Egypte, Algérie, Maroc, Irak,… Derrière la nouvelle vague de soulèvements populaires contre les régimes corrompus dans le monde arabe, il y a le même mouvement né il y a près d’une décennie. Déjà animé par un appel à la dignité.
Cette seconde vague de soulèvements conforte l’idée suivant laquelle le monde arabe est entré dans une profonde phase de mutation politique.
Des mobilisations du Maroc à l’Irak
Même si le Soudan semble connaître une phase de calme. Après un mouvement aboutissant à la destitution du général el-Béchir. D’autres pays du monde arabes sont saisis par l’irruption de soulèvements populaires. Ils sont animés par des causes qui font directement écho aux révoltes de 2011.
Tout d’abord en Egypte, malgré la répression et les milliers d’arrestations, une nouvelle génération de manifestants descend dans la rue pour dénoncer sa condition. Car, derrière la stabilité apparente du régime du président Al-Sissi, le pays ne connaît ni la sécurité, ni la croissance économique nécessaire à la création d’emplois et de richesses.
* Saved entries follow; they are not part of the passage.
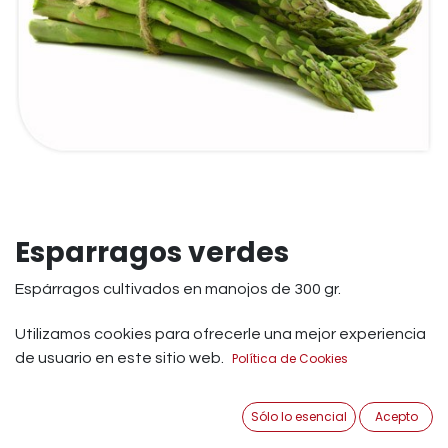
Esparragos verdes
Espárragos cultivados en manojos de 300 gr.
APROXIMADO.
Utilizamos cookies para ofrecerle una mejor experiencia
Los espárragos nos ofrecen muchas propiedades
de usuario en este sitio web.
Política de Cookies
beneficiosas para nuestra salud. Con un mínimo de
aporte calórico, debido a un contenido muy bajo en
Sólo lo esencial
Acepto
hidratos de carbono, los espárragos son un alimento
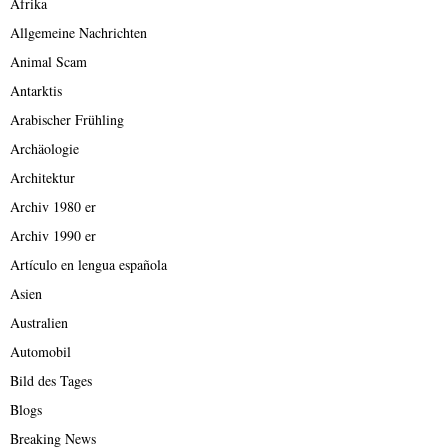
Afrika
Allgemeine Nachrichten
Animal Scam
Antarktis
Arabischer Frühling
Archäologie
Architektur
Archiv 1980 er
Archiv 1990 er
Artículo en lengua española
Asien
Australien
Automobil
Bild des Tages
Blogs
Breaking News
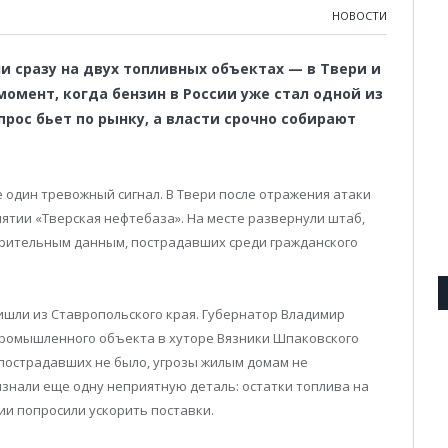
НОВОСТИ
 сразу на двух топливных объектах — в Твери и
момент, когда бензин в России уже стал одной из
прос бьет по рынку, а власти срочно собирают
 один тревожный сигнал. В Твери после отражения атаки
ятии «Тверская нефтебаза». На месте развернули штаб,
рительным данным, пострадавших среди гражданского
шли из Ставропольского края. Губернатор Владимир
промышленного объекта в хуторе Вязники Шпаковского
 пострадавших не было, угрозы жилым домам не
знали еще одну неприятную деталь: остатки топлива на
ии попросили ускорить поставки.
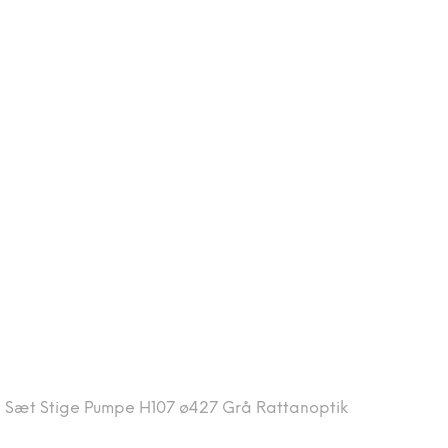
t Sæt Stige Pumpe H107 ø427 Grå Rattanoptik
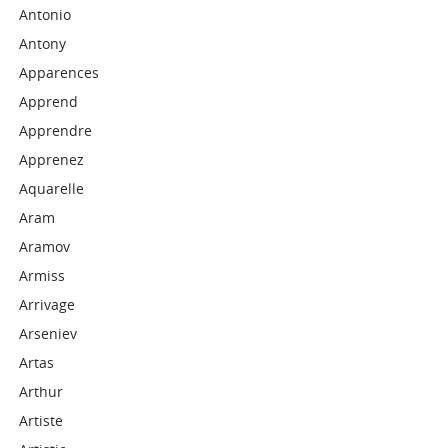
Antonio
Antony
Apparences
Apprend
Apprendre
Apprenez
Aquarelle
Aram
Aramov
Armiss
Arrivage
Arseniev
Artas
Arthur
Artiste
Les déséquilibres structurels qui contribuèrent au soulèvement populaire de 2011 demeurent prégnants: dépendance alimentaire et financière; pauvreté croissante…
Ainsi, le libéralisme économique et l’intégration de l’économie égyptienne dans l’économie mondiale ne profitent qu’à un petit nombre. Bien que le pays connaisse alors un véritable essor économique. Les inégalités sociales s’accentuent et la pauvreté explose sous le poids de l’accroissement démographique.
Irak, Algérie, Maroc
Ensuite, en Irak, les révoltes nées il y a près d’une semaine ont fait plus de 100 morts et 4 000 blessés. On en connait les causes: le chômage massif qui touche la jeunesse; la corruption endémique (selon des chiffres officiels, près de 410 milliards d’euros d’argent public était détourné en quinze ans). Et des services publics défaillants, y compris en matière d’accès à l’électricité. Alors qu’il est le cinquième pays au monde en termes de réserves de pétrole.
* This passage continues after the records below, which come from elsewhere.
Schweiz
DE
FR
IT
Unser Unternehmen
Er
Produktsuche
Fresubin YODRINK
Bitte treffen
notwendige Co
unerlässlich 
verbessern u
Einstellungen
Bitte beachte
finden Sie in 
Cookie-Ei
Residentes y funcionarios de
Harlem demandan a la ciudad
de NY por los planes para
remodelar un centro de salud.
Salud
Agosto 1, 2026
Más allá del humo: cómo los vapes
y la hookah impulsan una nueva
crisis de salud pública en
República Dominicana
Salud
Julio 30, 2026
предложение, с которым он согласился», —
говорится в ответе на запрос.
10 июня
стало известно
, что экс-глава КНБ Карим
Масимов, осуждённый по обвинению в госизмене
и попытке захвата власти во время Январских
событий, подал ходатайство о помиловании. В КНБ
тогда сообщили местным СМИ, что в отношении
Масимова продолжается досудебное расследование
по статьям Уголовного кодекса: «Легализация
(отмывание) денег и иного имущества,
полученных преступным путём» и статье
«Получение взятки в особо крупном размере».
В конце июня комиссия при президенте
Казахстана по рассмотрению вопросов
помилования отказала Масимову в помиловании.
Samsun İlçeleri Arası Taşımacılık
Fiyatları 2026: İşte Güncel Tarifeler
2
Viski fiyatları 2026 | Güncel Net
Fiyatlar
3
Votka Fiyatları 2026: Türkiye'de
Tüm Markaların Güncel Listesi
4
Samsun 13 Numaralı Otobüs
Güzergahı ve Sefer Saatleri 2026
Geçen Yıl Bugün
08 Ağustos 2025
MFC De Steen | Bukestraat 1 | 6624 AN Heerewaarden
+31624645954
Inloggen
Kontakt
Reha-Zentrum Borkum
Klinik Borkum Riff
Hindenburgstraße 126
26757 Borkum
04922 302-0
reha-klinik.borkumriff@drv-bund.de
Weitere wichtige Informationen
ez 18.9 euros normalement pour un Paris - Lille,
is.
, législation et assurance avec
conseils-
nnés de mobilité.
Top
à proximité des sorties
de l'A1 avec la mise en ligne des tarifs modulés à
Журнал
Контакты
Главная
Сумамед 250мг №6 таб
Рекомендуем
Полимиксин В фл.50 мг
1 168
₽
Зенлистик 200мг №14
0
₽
Puis en Algérie, pour la première fois depuis près de 20 ans, plusieurs dizaines de milliers de citoyens se mobilisent. Et ce, à travers des manifestations pacifiques dans les grandes villes du pays. La rupture entre le peuple et le « système » est consommée. Même si ce dernier ne lâche toujours pas le pouvoir. La chute du « clan Bouteflika » n’a pas encore mis fin à la main mise de l’institution militaire sur l’appareil d’Etat. Un système opaque responsable de la défaillance économique et sociale du pays. Avec en toile de fond, le fléau de la corruption qui mine l’administration comme l’ensemble du tissu économique et social.
Quant au Maroc, la tension dans la société est montée d’un cran. En effet, la récente condamnation judiciaire à un an de prison ferme de la journaliste Hajar Raissouni pour « avortement illégal » témoigne d’un climat liberticide de plus en plus pesant pour les journalistes. Mais le mouvement contestataire Hirak est toujours actif. D’ailleurs, il prépare une Marche le 26 octobre, à Rabat, à la mémoire Mohcine Fikri. Ce marchand de poissons qui est mort dans des circonstances dramatiques.
De ce fait, si des irréductibles particularismes (économiques, sociaux, communautaires, tribaux, religieux, etc.) marquent ces sociétés; celles-ci sont traversées par une même dynamique globale. Car, la puissante onde de choc de la révolution tunisienne provoqua une vague de contestations populaires de nature et d’intensité variables. Et une rupture systémique est à l’œuvre dans un monde arabe en mutation.
Une révolution culturelle
Une dynamique à la fois interne et transnationale est à l’origine de l’avènement d’un nouveau paradigme au sein du monde arabe. La plupart des sociétés ont franchi un point de non-retour. La profonde onde de choc de 2011 se poursuit, s’approfondit et connaîtra des répliques révolutionnaires et contre-révolutionnaires.
De manière plus prosaïque, c’est aussi la question du pouvoir et du renouvellement de l’élite politique, militaire, administrative, judiciaire et policière qui est posée aux nouveaux régimes.
Si le « réveil arabe » confirme la complexité et la diversité des clivages territoriaux, sociaux, religieux qui structurent le monde arabe, la signification essentielle de cette séquence historique est de nature immatérielle : la chute du « mur de la peur » (de la violence) qu’inspirait le pouvoir autoritaire.
Une prise de conscience individuelle et collective de la capacité des citoyens/peuples à (re)prendre leur destin en main prend forme. Une capacité qui écorne passablement la condition d’assujetti à laquelle les cantonnait un regard essentialiste.